● Consigna
Resume en dos oraciones el pasaje sobre el Padre Nuestro.

╭─ Pasaje

Una de las más profundas esperanzas evidenciadas en el Padre Nuestro es la santificación del nombre de Dios. Es verdad que el nombre de Dios ya es santo de por sí (cf Lev 11,44; 19,2; Sal 33,21); sin embargo, el auspicio de la santificación del nombre de Dios determina el empeño de vivir como el pueblo de su pertenencia: «Guardad mis mandamientos poniéndolos por obra. [...] No profanéis mi santo nombre, para que yo sea santificado entre los hijos de Israel» (Lev 22,31-32). De acuerdo con la tradición del Antiguo Testamento en la que se basa el Padre Nuestro, el mejor modo para que el nombre de Dios sea santificado es precisamente que aquellos que dicen ser el pueblo de Dios vivan según su voluntad.

El segundo elemento de esperanza que contiene el Padre Nuestro es la venida del Reino. Jesús tiene la convicción de que el Reino de su Padre está presente y operante en la historia; anuncia que Dios entra en la historia del hombre para comenzar un tiempo nuevo, en el que nadie se sentirá solo, en el que se podrá construir un mundo más justo, una sociedad pacífica y fraterna donde sea respetada la dignidad de cada persona. Cuando decimos «venga tu Reino», expresamos la esperanza de que la voluntad de Dios se realice entre nosotros, como gracia, y al mismo tiempo como tarea permanente de la libertad y de la responsabilidad humanas.

╰─
╭─ Material proporcionado

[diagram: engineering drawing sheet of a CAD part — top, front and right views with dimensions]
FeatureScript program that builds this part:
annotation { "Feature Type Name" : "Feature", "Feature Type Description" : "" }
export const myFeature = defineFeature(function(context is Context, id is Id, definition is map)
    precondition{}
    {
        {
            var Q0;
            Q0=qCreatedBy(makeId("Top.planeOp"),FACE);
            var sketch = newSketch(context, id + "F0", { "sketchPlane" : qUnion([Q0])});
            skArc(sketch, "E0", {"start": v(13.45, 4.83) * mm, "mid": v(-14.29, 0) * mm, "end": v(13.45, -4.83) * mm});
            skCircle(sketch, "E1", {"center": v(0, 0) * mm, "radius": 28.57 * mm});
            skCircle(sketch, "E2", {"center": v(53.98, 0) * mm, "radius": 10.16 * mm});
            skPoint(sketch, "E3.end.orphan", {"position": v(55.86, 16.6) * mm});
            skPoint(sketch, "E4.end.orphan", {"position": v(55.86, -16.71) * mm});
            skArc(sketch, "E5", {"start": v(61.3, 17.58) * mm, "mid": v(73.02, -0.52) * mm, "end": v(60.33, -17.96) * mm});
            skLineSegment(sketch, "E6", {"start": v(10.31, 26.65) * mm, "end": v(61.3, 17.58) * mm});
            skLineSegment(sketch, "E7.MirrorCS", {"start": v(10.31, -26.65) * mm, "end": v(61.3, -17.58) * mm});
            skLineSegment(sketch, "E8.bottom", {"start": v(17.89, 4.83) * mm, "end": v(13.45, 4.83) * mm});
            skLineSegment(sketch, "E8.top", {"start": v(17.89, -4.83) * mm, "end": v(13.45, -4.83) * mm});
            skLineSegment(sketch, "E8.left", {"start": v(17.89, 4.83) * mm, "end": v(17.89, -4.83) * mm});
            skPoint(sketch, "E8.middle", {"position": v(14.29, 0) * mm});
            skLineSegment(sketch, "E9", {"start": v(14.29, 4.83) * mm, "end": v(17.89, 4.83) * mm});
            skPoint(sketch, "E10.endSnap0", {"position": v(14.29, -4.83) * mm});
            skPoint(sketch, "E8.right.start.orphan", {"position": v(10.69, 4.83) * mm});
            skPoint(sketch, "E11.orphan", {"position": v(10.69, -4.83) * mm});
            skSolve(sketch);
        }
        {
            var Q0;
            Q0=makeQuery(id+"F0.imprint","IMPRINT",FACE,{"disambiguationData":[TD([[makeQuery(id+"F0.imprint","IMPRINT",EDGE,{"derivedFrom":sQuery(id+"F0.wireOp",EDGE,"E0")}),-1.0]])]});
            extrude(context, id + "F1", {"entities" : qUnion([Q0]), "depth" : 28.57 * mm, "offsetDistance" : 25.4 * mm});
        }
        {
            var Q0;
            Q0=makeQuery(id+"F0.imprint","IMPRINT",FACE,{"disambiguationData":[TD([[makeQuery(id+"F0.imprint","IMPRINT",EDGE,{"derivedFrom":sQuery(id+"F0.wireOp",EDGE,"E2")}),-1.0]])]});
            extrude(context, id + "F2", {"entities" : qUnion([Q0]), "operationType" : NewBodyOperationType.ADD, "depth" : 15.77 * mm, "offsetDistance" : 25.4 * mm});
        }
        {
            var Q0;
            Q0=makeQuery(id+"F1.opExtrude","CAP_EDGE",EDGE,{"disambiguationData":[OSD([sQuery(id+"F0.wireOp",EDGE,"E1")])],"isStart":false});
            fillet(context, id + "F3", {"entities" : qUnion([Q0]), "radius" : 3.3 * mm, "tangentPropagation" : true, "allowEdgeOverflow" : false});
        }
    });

╰─

● Respuesta
Una de las esperanzas más profundas del Padre Nuestro es la santificación del nombre de Dios, que, según la tradición del Antiguo Testamento, se logra mejor cuando quienes dicen ser su pueblo viven según su voluntad. La segunda esperanza es la venida del Reino, que Jesús considera presente y operante en la historia, y al pedirla se espera que la voluntad de Dios se realice entre nosotros como gracia y como tarea permanente de la libertad y la responsabilidad humanas.